> [WHAT THE TASK ASKS]
Could you reproduce the lines below from the one with "For ChatGPT Codex" through the one with "- The environment"? Keep both ends and add nothing.

· · ·

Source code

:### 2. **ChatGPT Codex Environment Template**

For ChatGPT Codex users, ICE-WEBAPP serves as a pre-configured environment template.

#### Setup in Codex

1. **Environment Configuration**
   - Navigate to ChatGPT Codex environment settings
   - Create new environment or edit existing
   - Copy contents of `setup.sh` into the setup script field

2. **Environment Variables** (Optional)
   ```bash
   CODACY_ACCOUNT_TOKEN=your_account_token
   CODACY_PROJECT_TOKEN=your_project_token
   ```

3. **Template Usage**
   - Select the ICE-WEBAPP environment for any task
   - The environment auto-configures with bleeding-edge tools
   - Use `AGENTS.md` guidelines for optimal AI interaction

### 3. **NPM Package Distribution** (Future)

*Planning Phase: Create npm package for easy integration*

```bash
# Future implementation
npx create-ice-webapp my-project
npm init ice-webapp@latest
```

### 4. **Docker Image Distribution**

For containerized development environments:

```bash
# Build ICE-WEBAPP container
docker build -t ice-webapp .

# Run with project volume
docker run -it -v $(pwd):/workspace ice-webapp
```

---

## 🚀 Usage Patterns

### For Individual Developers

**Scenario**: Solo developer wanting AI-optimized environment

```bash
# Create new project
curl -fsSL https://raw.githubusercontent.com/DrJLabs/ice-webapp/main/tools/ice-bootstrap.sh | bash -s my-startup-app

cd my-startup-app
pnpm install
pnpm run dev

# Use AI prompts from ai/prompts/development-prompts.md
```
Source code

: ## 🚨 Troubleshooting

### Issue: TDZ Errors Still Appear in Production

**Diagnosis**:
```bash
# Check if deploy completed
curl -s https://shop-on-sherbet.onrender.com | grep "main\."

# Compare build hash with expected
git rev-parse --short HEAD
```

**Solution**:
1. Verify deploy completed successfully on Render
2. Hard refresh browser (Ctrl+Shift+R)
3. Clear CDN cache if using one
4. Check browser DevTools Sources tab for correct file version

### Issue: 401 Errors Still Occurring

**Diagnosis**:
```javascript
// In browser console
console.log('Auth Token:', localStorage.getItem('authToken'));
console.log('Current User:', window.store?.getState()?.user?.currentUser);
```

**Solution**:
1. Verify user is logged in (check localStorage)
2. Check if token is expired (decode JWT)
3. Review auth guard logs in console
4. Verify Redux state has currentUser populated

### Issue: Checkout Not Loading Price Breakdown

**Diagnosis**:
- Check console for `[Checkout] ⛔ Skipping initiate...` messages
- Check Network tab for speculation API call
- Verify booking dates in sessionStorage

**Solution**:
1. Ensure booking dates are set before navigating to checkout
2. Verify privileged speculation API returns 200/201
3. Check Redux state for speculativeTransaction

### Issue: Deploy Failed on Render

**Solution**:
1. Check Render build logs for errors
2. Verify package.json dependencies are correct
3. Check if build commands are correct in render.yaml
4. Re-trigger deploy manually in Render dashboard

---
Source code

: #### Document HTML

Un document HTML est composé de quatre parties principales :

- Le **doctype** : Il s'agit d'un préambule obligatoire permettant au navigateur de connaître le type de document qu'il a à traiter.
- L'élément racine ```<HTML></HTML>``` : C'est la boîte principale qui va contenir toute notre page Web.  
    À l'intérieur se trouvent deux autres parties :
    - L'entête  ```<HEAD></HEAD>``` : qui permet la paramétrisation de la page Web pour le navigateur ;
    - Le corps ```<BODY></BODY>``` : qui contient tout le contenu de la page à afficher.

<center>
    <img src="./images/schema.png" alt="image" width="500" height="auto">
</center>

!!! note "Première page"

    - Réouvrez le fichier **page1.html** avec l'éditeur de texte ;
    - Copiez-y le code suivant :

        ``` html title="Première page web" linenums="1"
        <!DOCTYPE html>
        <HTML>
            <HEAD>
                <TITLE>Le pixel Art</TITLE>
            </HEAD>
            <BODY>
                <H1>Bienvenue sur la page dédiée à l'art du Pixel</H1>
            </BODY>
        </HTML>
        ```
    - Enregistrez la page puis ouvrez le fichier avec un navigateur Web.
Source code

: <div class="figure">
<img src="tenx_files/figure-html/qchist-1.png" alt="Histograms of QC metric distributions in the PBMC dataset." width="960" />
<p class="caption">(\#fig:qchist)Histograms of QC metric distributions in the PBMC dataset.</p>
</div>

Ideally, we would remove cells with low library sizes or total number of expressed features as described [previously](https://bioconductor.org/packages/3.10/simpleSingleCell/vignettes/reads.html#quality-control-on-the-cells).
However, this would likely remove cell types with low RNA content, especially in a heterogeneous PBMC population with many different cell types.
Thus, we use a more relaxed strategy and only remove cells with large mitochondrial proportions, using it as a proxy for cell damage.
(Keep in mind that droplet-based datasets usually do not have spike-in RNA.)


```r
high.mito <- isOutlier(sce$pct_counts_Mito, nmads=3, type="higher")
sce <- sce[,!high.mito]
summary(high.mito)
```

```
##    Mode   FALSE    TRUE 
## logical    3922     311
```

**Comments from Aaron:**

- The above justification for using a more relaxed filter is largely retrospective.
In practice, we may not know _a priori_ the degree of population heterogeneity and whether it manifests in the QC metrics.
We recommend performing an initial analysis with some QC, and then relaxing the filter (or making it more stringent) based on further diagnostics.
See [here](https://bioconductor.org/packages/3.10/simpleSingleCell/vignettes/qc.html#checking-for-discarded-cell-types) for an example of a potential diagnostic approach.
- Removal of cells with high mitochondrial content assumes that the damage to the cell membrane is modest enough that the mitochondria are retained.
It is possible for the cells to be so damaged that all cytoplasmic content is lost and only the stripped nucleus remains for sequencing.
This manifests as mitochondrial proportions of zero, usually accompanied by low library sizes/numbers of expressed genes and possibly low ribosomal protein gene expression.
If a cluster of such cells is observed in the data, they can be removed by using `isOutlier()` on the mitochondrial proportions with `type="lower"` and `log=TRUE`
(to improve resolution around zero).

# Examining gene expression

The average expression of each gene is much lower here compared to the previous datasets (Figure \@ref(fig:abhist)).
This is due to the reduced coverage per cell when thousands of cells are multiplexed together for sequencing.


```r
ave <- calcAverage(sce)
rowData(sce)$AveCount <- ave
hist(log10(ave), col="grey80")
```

· · ·

> [TASK OUTPUT]
For ChatGPT Codex users, ICE-WEBAPP serves as a pre-configured environment template.

#### Setup in Codex

1. **Environment Configuration**
   - Navigate to ChatGPT Codex environment settings
   - Create new environment or edit existing
   - Copy contents of `setup.sh` into the setup script field

2. **Environment Variables** (Optional)
   ```bash
   CODACY_ACCOUNT_TOKEN=your_account_token
   CODACY_PROJECT_TOKEN=your_project_token
   ```

3. **Template Usage**
   - Select the ICE-WEBAPP environment for any task
   - The environment auto-configures with bleeding-edge tools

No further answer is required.